-- DOCUMENT SEGMENT follows --

Chorea is a rare manifestation of APS, and its prevalence has been estimated to be 1.3%. Chorea is strongly correlated with high plasma titers of anti-phospholipid antibody (aPL). The mechanism of aPL-related chorea is unclear. The high plasma titers of aPL could bind to the endothelium of the brain vessels, disrupting the blood-brain barrier and the phospholipids in the basal ganglia, causing choreic movements. Almost all patients had no characteristic imaging findings with normal brain MRI or small-vessel ischemic changes related to aging, hence not providing additional diagnostic information.
Although DS generally is considered to be fully reversible, some cases demonstrate that DS can result in permanent structural lesions with persistent symptoms because of insulin resistance or delayed treatment. The diabetes of the patient in the present case was medically controlled, and the choreic movement was considerably resolved in the first episode. Interestingly, the recurrence of hemichorea was consistent with medication cession during APS treatment. The underlying comorbidities may play an important role in recurrent hemichorea.
Currently, no diagnostic criteria exist for APS-related chorea. The patient in the present case had persistently elevated serum levels of aPL antibodies. The cerebral angiography and CSF were normal. Her diabetes was well controlled. Besides, the recurrent hemichorea worsened with AHF and was dramatically improved with the use of methylprednisolone. It is believed that recurrent chorea should be diagnosed as APS-related chorea.

-- DOCUMENT SEGMENT concluded --
-- EXTRACTED DATA follows --

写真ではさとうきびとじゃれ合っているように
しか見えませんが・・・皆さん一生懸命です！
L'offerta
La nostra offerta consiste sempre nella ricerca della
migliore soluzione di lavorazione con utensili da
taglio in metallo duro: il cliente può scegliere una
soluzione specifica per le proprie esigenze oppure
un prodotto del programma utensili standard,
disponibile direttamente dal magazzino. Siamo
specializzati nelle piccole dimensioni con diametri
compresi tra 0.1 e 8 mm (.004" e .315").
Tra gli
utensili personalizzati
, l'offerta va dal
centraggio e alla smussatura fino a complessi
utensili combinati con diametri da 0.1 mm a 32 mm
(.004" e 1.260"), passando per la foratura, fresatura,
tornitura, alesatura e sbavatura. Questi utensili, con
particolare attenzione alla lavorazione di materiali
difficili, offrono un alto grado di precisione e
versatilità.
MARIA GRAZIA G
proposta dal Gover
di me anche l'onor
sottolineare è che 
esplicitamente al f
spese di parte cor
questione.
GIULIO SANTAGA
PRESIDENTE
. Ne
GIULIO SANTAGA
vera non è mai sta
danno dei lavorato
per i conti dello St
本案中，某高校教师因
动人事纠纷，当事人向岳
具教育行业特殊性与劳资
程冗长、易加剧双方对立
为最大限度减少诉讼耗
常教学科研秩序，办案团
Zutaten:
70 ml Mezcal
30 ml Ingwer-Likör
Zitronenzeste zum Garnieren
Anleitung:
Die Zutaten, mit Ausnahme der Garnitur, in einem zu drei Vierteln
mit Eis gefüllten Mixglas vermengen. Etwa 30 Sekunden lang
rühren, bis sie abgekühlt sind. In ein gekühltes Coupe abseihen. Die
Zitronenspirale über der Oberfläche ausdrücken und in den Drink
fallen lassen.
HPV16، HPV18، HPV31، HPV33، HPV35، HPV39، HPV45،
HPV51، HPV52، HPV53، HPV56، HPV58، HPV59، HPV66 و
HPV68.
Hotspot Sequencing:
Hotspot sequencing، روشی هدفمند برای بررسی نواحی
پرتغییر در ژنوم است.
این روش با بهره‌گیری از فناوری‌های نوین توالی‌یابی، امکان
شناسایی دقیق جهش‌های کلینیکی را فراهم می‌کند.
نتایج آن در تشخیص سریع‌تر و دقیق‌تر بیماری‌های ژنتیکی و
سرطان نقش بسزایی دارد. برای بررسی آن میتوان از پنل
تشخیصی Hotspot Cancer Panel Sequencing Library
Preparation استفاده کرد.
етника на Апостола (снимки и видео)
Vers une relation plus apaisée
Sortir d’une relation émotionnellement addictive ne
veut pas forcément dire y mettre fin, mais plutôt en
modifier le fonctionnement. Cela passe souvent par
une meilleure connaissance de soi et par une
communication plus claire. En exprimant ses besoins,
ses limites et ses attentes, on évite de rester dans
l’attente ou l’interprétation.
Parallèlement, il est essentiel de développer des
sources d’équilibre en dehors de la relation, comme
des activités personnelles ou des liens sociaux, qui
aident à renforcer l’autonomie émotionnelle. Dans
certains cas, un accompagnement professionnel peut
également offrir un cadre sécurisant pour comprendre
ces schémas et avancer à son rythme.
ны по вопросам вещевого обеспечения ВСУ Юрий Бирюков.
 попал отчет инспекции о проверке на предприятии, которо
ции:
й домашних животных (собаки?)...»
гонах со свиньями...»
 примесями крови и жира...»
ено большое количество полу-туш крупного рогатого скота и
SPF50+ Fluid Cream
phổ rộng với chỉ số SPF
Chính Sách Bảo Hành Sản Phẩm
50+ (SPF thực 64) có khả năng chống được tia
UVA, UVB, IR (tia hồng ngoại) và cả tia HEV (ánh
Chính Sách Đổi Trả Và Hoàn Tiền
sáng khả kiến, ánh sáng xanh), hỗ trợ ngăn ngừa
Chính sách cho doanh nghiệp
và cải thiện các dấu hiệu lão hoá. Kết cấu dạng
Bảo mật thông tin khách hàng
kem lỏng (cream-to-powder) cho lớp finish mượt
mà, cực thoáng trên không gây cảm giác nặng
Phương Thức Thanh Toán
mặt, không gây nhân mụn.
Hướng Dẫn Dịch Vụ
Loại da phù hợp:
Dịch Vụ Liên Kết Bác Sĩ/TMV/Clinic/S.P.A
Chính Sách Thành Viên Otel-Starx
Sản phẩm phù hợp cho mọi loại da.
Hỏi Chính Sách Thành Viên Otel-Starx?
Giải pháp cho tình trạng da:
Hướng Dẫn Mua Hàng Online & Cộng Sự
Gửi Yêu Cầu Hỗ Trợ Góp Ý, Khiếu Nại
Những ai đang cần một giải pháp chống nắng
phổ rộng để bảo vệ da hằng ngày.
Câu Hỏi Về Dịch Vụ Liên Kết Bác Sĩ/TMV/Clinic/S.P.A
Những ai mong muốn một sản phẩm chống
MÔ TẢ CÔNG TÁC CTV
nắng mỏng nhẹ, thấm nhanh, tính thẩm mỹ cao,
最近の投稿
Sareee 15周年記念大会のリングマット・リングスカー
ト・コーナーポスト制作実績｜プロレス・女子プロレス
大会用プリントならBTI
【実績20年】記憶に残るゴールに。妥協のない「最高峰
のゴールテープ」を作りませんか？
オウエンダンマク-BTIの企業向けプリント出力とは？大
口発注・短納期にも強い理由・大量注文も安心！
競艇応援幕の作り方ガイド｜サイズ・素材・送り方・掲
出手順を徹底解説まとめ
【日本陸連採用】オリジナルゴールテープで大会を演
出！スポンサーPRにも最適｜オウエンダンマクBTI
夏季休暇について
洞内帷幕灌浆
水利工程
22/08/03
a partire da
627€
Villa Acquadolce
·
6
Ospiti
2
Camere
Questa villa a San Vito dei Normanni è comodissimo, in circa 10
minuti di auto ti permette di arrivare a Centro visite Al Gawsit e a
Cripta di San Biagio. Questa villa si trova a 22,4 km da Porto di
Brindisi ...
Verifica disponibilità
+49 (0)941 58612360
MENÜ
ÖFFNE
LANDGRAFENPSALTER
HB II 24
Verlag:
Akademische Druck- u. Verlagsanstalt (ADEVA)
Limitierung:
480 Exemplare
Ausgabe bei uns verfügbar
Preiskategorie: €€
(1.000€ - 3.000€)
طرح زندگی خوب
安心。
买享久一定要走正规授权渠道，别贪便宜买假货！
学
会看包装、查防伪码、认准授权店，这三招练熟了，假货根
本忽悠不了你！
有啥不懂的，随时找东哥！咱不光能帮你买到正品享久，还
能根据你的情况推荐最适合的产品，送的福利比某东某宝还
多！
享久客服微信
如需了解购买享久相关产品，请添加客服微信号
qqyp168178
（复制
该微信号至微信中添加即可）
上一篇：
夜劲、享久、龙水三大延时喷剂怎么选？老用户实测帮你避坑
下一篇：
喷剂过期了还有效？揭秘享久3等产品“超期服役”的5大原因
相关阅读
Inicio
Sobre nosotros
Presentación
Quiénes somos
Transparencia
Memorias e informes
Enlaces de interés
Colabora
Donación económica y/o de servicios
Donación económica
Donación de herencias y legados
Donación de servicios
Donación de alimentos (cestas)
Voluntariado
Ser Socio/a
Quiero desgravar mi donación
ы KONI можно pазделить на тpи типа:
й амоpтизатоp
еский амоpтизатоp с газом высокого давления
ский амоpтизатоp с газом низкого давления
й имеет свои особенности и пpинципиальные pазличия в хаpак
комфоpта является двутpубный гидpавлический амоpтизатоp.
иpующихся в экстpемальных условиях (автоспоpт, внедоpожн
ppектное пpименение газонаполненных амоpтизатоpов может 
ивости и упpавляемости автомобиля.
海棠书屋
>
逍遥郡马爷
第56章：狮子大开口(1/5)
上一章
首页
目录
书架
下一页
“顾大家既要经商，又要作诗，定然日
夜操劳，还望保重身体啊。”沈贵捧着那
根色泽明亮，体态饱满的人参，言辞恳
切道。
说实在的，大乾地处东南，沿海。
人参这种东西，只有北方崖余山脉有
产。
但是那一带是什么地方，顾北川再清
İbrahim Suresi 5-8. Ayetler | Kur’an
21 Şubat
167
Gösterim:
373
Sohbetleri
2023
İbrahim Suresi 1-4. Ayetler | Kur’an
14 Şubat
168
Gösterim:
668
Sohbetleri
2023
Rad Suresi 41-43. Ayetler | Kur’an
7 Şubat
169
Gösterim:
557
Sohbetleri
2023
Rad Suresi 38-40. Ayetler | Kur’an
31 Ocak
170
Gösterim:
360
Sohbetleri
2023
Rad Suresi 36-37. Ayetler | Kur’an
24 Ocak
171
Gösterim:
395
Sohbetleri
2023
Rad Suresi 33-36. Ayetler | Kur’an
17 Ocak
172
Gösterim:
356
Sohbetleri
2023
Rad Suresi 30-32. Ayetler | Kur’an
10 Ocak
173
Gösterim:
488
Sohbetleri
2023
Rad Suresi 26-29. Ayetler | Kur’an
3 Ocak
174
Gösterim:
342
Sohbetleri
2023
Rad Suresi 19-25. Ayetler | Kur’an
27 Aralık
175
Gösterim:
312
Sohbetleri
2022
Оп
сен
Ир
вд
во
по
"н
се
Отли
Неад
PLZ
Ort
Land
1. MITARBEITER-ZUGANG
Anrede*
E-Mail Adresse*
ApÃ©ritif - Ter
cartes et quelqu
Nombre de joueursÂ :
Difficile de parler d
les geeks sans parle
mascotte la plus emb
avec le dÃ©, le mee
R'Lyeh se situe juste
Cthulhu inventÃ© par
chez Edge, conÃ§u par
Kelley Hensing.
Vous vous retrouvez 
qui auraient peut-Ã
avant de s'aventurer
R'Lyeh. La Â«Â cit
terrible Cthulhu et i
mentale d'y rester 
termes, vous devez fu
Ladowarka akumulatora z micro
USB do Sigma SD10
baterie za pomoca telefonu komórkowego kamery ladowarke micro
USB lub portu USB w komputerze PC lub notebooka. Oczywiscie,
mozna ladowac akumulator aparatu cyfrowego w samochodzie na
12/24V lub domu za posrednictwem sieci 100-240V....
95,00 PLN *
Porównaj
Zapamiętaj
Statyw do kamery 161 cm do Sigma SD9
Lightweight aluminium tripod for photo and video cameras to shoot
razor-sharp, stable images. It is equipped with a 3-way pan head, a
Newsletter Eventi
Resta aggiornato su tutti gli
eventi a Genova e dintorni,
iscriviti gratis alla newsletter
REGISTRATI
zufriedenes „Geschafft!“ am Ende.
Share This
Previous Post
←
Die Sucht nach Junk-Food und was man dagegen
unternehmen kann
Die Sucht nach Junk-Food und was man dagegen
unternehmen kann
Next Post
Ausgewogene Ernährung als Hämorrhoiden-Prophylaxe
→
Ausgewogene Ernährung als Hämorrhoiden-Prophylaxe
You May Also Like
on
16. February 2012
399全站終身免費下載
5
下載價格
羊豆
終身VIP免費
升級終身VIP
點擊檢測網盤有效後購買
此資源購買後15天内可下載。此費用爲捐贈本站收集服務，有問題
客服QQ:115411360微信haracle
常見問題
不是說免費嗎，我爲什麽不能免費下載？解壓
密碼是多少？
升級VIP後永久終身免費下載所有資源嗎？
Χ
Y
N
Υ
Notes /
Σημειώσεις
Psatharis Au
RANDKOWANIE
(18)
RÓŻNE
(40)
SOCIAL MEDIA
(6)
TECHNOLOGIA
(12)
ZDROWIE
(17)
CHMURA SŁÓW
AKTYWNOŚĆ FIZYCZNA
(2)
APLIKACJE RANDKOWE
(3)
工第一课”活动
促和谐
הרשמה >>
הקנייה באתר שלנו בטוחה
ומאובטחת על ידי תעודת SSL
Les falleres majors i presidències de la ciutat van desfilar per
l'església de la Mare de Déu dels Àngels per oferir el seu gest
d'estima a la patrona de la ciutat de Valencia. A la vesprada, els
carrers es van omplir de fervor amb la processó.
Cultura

-- EXTRACTED DATA concluded --

* **EXPLORE THE MATERIAL**:
1. Name every abbreviation that appears in the passage on chorea and antiphospholipid syndrome.
2. Continue the passage on chorea and antiphospholipid syndrome from its last sentence.

* **TASK ANSWERS**:
1. APS, aPL, MRI, DS, CSF, AHF

2.
This study presented a case of a patient with recurrent hemichorea with diabetes and APS. The first episode of chorea was consistent with the diagnosis of DS, and the second episode was triggered by APS. In patients with chorea, the diagnosis of DS and APS should be considered. The comorbidities might be the underlying causes of chorea.
Declaration of patient consent
The authors certify that they have obtained all appropriate patient consent forms. In the form, the patient(s)/patient's guardians has/have given his/her/their consent for his/her/their images and other clinical information to be reported in the article. The patients/patient's guardians understand that their names and initials will not be published and due efforts will be made to conceal the identity of the patient, although anonymity cannot be guaranteed.
The authors thank the patient and her family members for their generosity and cooperation.
The study was supported by a grant from the President Fund of Nanfang Hospital (No.2019B007).